Table 5 CoD and MAE of PPV by various models

10 Conclusions

Based on the study, it is established that the feed-forward back-propagation neural network approach seems to be the better option for close and appropriate prediction of PPV to protect the surrounding environment and structure. The use of any predictor without validation may invite further complications in the smooth conduct of mining operations. This study indicates that all conventional predictors used in the study either overestimate or underestimate the safe explosive charge that keeps the PPV under a safe limit. Both the predictions are not appropriate for the site, where populations reside in close vicinity of the mine. ANN results indicate very close agreement for the PPV with the field data sets as compared to conventional predictors. By adopting the ANN technique, PPV can be predicted prior to the blast. The blast design can be modified accordingly, so that any nuisance due to the blast can be minimized, as well as higher utilization of explosive energy can also be achieved. If more numbers of data sets are used in ANN, the prediction will be more accurate, because it does not follow the over-fitting and under-fitting law of curves as in the case of vibration predictors.

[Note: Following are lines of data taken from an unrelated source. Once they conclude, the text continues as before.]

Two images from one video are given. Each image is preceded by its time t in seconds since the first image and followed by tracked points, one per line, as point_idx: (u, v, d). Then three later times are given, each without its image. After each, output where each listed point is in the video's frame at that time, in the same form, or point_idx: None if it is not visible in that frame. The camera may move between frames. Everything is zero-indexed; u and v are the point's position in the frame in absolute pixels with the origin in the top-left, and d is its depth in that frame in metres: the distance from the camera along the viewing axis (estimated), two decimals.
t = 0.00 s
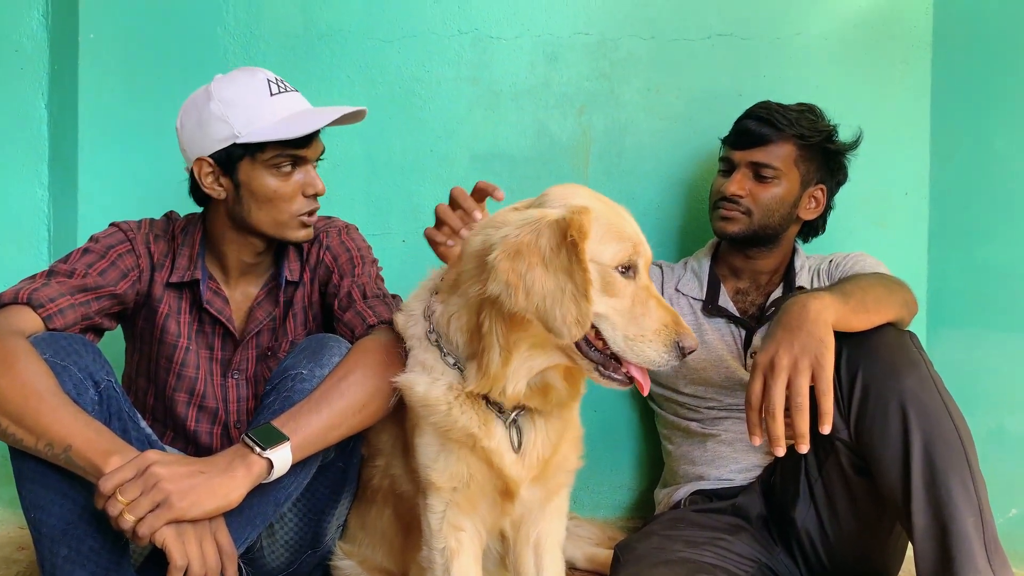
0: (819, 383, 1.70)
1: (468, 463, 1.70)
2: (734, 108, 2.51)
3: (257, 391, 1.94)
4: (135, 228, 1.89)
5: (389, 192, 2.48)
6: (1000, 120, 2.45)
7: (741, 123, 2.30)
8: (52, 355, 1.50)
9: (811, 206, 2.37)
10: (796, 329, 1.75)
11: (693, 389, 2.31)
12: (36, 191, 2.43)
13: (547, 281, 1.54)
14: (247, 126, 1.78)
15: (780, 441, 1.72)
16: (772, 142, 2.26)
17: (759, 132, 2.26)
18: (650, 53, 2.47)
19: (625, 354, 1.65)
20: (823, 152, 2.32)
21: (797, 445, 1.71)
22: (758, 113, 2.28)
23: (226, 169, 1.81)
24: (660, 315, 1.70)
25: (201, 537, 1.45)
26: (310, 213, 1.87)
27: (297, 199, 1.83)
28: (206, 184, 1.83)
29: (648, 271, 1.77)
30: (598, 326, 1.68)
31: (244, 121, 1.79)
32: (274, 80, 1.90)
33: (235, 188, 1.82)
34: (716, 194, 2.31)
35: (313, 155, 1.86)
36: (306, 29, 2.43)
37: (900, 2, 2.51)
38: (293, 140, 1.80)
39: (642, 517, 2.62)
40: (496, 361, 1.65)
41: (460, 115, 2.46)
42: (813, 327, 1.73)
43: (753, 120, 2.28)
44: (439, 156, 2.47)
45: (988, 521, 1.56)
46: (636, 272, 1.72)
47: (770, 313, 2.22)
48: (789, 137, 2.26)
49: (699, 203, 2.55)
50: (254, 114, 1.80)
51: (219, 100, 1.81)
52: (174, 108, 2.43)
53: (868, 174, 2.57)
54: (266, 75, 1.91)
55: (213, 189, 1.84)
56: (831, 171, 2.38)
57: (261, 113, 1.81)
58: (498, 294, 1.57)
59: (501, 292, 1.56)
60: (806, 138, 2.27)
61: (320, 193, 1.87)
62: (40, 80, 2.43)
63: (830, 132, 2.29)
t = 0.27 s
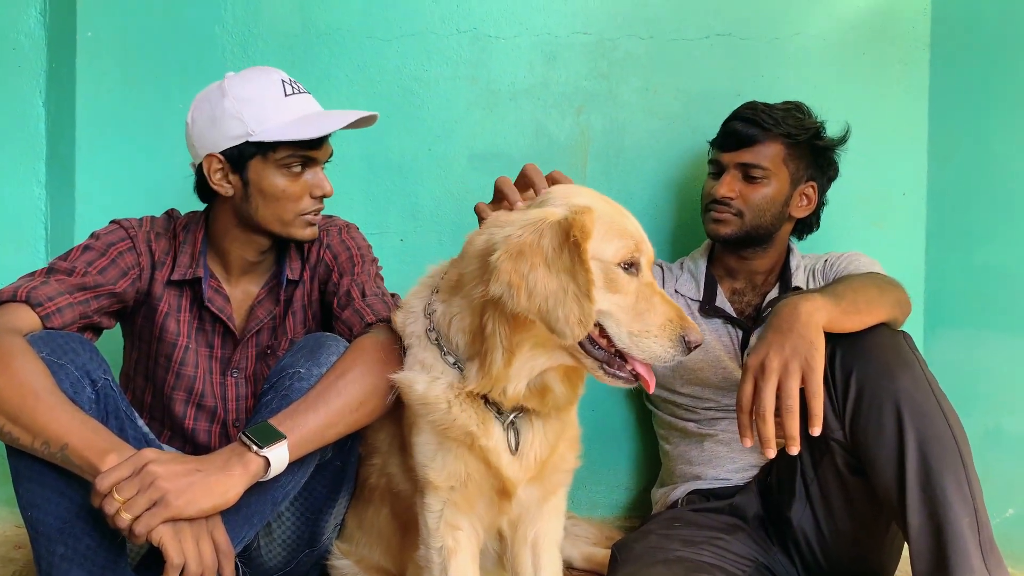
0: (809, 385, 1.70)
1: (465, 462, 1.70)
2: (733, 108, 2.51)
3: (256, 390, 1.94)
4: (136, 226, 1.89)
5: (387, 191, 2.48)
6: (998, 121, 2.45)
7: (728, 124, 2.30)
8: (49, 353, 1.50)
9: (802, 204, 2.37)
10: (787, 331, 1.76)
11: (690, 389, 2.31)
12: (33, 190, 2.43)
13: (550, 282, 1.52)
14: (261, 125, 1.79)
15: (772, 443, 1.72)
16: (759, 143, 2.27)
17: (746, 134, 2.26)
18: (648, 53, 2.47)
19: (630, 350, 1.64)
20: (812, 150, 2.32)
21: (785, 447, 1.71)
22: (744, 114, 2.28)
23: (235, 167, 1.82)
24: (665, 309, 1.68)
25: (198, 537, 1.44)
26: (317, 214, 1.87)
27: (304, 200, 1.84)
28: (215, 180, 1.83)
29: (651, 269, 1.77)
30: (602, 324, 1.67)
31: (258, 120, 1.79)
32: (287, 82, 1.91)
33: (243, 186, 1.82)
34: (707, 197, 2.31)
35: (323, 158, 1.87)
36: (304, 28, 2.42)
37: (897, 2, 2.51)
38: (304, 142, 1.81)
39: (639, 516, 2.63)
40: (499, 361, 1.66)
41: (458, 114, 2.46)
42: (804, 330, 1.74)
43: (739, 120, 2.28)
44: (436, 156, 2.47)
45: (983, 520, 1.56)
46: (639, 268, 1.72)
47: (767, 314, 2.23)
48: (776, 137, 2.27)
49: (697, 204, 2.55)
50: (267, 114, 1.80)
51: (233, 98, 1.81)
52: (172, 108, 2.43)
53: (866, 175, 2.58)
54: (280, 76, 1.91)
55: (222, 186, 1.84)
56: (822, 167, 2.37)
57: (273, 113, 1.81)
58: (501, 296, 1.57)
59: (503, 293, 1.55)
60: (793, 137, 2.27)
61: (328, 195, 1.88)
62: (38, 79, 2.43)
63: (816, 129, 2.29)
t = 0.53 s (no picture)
0: (806, 380, 1.70)
1: (460, 459, 1.70)
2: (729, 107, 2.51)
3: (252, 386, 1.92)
4: (134, 221, 1.89)
5: (384, 189, 2.48)
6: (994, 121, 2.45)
7: (728, 124, 2.31)
8: (45, 349, 1.50)
9: (801, 205, 2.37)
10: (783, 328, 1.76)
11: (687, 387, 2.31)
12: (28, 186, 2.42)
13: (543, 272, 1.53)
14: (260, 122, 1.80)
15: (768, 438, 1.71)
16: (758, 144, 2.26)
17: (746, 134, 2.26)
18: (645, 52, 2.47)
19: (628, 341, 1.65)
20: (811, 151, 2.32)
21: (782, 444, 1.70)
22: (744, 114, 2.28)
23: (234, 163, 1.81)
24: (661, 300, 1.71)
25: (192, 533, 1.44)
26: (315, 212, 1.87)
27: (303, 197, 1.84)
28: (213, 177, 1.83)
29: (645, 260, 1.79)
30: (598, 314, 1.68)
31: (257, 117, 1.80)
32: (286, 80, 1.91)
33: (241, 182, 1.82)
34: (705, 197, 2.31)
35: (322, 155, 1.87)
36: (301, 25, 2.42)
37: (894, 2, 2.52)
38: (302, 139, 1.81)
39: (634, 515, 2.63)
40: (496, 359, 1.65)
41: (455, 112, 2.46)
42: (800, 326, 1.74)
43: (739, 121, 2.29)
44: (433, 154, 2.47)
45: (976, 519, 1.56)
46: (634, 260, 1.73)
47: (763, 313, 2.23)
48: (776, 138, 2.26)
49: (694, 203, 2.55)
50: (267, 111, 1.81)
51: (232, 95, 1.82)
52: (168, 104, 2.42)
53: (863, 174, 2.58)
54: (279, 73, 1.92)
55: (220, 182, 1.84)
56: (821, 168, 2.37)
57: (273, 110, 1.82)
58: (496, 290, 1.57)
59: (498, 286, 1.55)
60: (793, 138, 2.27)
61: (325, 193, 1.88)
62: (33, 75, 2.42)
63: (816, 131, 2.28)
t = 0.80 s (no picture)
0: (808, 376, 1.70)
1: (456, 457, 1.69)
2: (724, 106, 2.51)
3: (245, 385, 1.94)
4: (121, 221, 1.89)
5: (380, 187, 2.48)
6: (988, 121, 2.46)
7: (721, 126, 2.30)
8: (37, 346, 1.49)
9: (796, 204, 2.38)
10: (785, 324, 1.77)
11: (683, 386, 2.31)
12: (21, 184, 2.41)
13: (526, 265, 1.55)
14: (232, 114, 1.78)
15: (769, 434, 1.72)
16: (753, 145, 2.27)
17: (740, 135, 2.26)
18: (641, 50, 2.47)
19: (615, 335, 1.66)
20: (805, 149, 2.32)
21: (785, 439, 1.70)
22: (737, 115, 2.28)
23: (209, 157, 1.80)
24: (649, 295, 1.71)
25: (184, 528, 1.43)
26: (294, 205, 1.85)
27: (280, 190, 1.82)
28: (191, 172, 1.82)
29: (634, 255, 1.81)
30: (585, 308, 1.69)
31: (228, 109, 1.78)
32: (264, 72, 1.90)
33: (217, 176, 1.81)
34: (701, 199, 2.31)
35: (298, 147, 1.84)
36: (296, 23, 2.42)
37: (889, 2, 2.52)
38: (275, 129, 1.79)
39: (630, 514, 2.63)
40: (486, 356, 1.65)
41: (450, 111, 2.46)
42: (803, 322, 1.74)
43: (733, 122, 2.28)
44: (429, 152, 2.47)
45: (973, 518, 1.56)
46: (622, 255, 1.75)
47: (760, 311, 2.23)
48: (770, 138, 2.27)
49: (690, 201, 2.55)
50: (239, 103, 1.79)
51: (207, 88, 1.82)
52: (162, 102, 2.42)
53: (857, 174, 2.59)
54: (258, 67, 1.91)
55: (198, 177, 1.84)
56: (815, 166, 2.37)
57: (246, 101, 1.80)
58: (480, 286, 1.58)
59: (483, 283, 1.57)
60: (786, 138, 2.27)
61: (305, 185, 1.85)
62: (27, 73, 2.41)
63: (810, 129, 2.29)
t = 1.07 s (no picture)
0: (814, 374, 1.70)
1: (450, 456, 1.69)
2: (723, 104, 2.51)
3: (242, 376, 1.92)
4: (113, 219, 1.88)
5: (378, 186, 2.47)
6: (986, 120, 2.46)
7: (713, 126, 2.30)
8: (38, 343, 1.48)
9: (791, 201, 2.38)
10: (790, 321, 1.76)
11: (681, 385, 2.31)
12: (19, 182, 2.41)
13: (513, 255, 1.60)
14: (199, 104, 1.76)
15: (775, 433, 1.70)
16: (745, 145, 2.26)
17: (731, 135, 2.26)
18: (639, 49, 2.47)
19: (603, 324, 1.68)
20: (797, 146, 2.32)
21: (790, 437, 1.70)
22: (728, 116, 2.28)
23: (184, 150, 1.81)
24: (639, 284, 1.73)
25: (201, 504, 1.33)
26: (271, 193, 1.84)
27: (255, 178, 1.80)
28: (169, 165, 1.83)
29: (624, 246, 1.82)
30: (572, 297, 1.71)
31: (197, 99, 1.76)
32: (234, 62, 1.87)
33: (193, 168, 1.80)
34: (696, 201, 2.32)
35: (269, 134, 1.82)
36: (294, 21, 2.41)
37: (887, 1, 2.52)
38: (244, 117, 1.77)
39: (628, 512, 2.63)
40: (477, 349, 1.67)
41: (449, 109, 2.46)
42: (808, 319, 1.74)
43: (724, 122, 2.28)
44: (427, 151, 2.47)
45: (972, 516, 1.56)
46: (611, 245, 1.77)
47: (758, 309, 2.23)
48: (762, 138, 2.26)
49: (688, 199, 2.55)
50: (207, 92, 1.77)
51: (177, 81, 1.81)
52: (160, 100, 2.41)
53: (856, 172, 2.59)
54: (229, 57, 1.88)
55: (177, 171, 1.85)
56: (810, 162, 2.37)
57: (213, 89, 1.77)
58: (468, 275, 1.63)
59: (471, 271, 1.62)
60: (778, 137, 2.27)
61: (280, 172, 1.83)
62: (25, 71, 2.41)
63: (803, 127, 2.29)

Considering the complexity of the relationship among the inputs and outputs, the results obtained by ANN are highly encouraging and satisfactory. ANN could learn new patterns that were not previously available in the training data set. ANN can also update knowledge over time as long as more training data sets are presented and can process information in parallel. Therefore, the technique results in a greater degree of accuracy than any other analysis techniques. Hence, the technique proves to be economical and easier in comparison to tedious expensive experimental work.